Há um tremendo engano por parte dos leigos que pensam que Yeshua e seus discípulos inventaram um
“cristianismo” contrário aos princípios do judaísmo, em específico da Torá, das tradições e dos costumes
judaicos. Isto nunca foi verdade.
Outro grande engano é o que dizem sempre que um judeu ao crer em Yeshua se torna cristão e deixa de ser
judeu. Isto também não é verdade, pois era justamente o contrário que ocorria, ou seja, o gentio que cria em
Yeshua, era enxertado na Oliveira (símbolo do Israel Espiritual) e passava a fazer parte da família de D’us
(judeus e gentios crentes na pessoa do messias Yeshua) e que os judeus deveriam continuar vivendo como
judeus, sob a graça, mas sendo zelosos com a Lei, cumprindo a Torá através de seus mandamentos, estatutos
e ordenanças dadas em caráter irrevogável aos filhos de Israel. Em outras palavras, a graça obtida pela fé em
Yeshua, não anulava ou desfazia os preceitos das leis judaicas.

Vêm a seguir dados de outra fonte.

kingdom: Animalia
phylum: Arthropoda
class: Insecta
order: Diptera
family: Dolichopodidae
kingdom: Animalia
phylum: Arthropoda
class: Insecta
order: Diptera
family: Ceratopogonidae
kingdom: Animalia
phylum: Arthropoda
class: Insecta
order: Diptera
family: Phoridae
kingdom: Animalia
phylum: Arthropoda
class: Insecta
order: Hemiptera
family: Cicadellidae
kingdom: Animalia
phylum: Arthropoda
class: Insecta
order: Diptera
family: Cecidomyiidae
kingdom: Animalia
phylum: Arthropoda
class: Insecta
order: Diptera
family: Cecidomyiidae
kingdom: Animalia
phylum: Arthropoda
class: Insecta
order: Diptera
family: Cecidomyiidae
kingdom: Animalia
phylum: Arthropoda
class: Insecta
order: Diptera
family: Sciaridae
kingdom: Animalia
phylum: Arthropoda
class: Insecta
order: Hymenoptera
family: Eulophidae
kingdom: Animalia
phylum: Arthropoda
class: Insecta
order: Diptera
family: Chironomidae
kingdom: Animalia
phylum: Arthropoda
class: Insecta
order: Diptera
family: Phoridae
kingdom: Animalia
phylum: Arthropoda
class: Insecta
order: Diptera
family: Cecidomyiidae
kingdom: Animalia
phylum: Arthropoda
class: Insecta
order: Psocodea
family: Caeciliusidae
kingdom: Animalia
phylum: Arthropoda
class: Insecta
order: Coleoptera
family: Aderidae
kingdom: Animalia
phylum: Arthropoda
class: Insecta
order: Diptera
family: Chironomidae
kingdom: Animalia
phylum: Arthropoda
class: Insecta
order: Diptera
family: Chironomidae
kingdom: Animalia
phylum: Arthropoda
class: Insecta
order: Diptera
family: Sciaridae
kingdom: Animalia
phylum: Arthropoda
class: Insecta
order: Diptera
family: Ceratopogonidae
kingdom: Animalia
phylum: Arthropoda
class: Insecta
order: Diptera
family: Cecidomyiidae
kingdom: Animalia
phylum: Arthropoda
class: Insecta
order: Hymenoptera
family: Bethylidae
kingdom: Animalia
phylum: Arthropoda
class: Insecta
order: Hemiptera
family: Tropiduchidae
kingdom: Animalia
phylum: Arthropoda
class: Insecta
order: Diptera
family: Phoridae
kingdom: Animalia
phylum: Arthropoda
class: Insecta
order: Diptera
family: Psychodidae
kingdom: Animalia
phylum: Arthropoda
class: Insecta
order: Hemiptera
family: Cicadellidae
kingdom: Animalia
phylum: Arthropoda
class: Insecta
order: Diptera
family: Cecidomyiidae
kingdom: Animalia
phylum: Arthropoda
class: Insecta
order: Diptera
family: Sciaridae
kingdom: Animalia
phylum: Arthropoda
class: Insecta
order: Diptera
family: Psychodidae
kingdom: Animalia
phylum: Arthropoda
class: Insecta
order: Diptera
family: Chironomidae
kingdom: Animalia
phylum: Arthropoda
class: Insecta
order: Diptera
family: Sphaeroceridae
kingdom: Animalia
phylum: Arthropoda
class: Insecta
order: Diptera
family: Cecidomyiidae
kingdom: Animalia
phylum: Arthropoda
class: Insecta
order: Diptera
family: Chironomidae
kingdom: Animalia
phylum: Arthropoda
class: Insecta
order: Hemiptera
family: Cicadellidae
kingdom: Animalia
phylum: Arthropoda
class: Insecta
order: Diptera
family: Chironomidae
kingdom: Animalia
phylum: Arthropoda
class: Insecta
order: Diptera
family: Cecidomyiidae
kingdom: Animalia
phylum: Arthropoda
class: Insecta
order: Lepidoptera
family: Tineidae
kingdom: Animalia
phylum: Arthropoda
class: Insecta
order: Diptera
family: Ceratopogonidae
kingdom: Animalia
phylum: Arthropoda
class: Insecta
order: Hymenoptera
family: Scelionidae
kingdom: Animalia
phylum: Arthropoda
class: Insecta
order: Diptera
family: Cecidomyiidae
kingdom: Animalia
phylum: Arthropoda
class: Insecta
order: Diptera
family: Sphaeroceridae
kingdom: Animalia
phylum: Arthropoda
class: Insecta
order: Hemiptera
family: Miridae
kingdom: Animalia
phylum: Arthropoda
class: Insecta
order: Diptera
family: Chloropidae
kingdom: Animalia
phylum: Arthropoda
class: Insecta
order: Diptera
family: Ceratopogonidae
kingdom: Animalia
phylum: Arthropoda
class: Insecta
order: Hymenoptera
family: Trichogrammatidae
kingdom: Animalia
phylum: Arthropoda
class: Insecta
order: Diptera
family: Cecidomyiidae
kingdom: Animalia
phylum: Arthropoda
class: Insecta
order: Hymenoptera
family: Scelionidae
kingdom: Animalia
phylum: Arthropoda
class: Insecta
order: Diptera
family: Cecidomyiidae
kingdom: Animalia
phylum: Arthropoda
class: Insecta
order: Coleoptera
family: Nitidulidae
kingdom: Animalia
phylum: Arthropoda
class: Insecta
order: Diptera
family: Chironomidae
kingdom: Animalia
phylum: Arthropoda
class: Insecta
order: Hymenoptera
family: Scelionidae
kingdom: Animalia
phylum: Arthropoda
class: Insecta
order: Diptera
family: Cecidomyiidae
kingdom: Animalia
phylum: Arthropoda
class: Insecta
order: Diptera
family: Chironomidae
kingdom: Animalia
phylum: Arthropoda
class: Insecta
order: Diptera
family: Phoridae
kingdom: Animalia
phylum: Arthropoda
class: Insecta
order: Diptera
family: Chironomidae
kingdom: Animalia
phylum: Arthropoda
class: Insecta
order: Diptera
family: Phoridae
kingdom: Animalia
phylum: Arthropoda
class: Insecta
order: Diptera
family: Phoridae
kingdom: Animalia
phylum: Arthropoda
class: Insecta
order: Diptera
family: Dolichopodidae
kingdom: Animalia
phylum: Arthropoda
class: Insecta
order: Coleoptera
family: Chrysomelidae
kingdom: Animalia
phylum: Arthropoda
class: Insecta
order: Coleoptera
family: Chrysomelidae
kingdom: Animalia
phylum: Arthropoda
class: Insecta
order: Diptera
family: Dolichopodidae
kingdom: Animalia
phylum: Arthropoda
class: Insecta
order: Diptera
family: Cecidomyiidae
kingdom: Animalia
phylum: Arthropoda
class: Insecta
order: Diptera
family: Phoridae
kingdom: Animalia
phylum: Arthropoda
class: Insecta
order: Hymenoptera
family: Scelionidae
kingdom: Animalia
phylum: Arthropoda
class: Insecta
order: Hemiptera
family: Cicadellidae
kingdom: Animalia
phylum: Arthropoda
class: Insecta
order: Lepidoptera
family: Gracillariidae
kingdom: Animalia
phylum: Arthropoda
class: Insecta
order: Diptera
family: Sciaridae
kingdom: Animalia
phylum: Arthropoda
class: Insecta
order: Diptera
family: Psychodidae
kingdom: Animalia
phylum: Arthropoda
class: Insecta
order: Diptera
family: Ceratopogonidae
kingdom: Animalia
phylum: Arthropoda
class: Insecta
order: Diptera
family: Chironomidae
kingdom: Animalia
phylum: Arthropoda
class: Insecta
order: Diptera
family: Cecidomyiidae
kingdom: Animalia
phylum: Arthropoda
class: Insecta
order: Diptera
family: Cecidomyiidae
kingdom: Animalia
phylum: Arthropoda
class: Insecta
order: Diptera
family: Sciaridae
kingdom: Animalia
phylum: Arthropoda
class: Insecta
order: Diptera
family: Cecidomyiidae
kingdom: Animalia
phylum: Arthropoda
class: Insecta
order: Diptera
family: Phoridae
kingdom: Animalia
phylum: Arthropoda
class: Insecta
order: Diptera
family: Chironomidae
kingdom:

Até o século segundo, a chamada seita dos Netsarim (Nazarenos), congregava judeus e gentios em suas
sinagogas.
Na comunidade judaica, segundo a Bíblia, não se conhecia o nome cristão, senão, Netzarim (Nazarenos). Com
a tradução da Bíblia para a língua grega já no início da era cristã romana, este termo foi traduzido para Cristão.
Sem a influência de Roma, o judaísmo dos Netsarim (Nazarenos) era autêntico e obediente à Torá, uma vez
que Yeshua não anulou a Lei, pelo contrário, Ele a cumpriu (Mt 5:17). Ele e os seus discípulos judeus
continuaram vivendo como judeus, mesmo após a morte de Yeshua. Paulo (Shaul), tão mal interpretado,
sempre foi um judeu zeloso de toda a lei de Moisés e fiel às tradições de seus pais (Atos 21:20).
Os judeus estudavam as Parashiot (porções semanais da Torá) e as Haftarot (as porções dos profetas) todos
os sábados, como é feito até hoje pela comunidade judaica. Os gentios que com eles congregavam não
deveriam ser circuncidados e não eram obrigados ao zelo da Lei (Atos 15), mas seguiam os outros costumes e
tradições judaicas. O pensamento e interpretação dos textos bíblicos eram segundo o contexto judaico e o uso
da midrash era constante.
Quem aboliu a língua hebraica, a liturgia judaica, a interpretação dos textos, certos mandamentos e estatutos
como a guarda do Shabat (sábado) e a celebração das festas bíblicas foi o catolicismo de Roma, não os
Netsarim (Judeus seguidores de Yeshua) da época.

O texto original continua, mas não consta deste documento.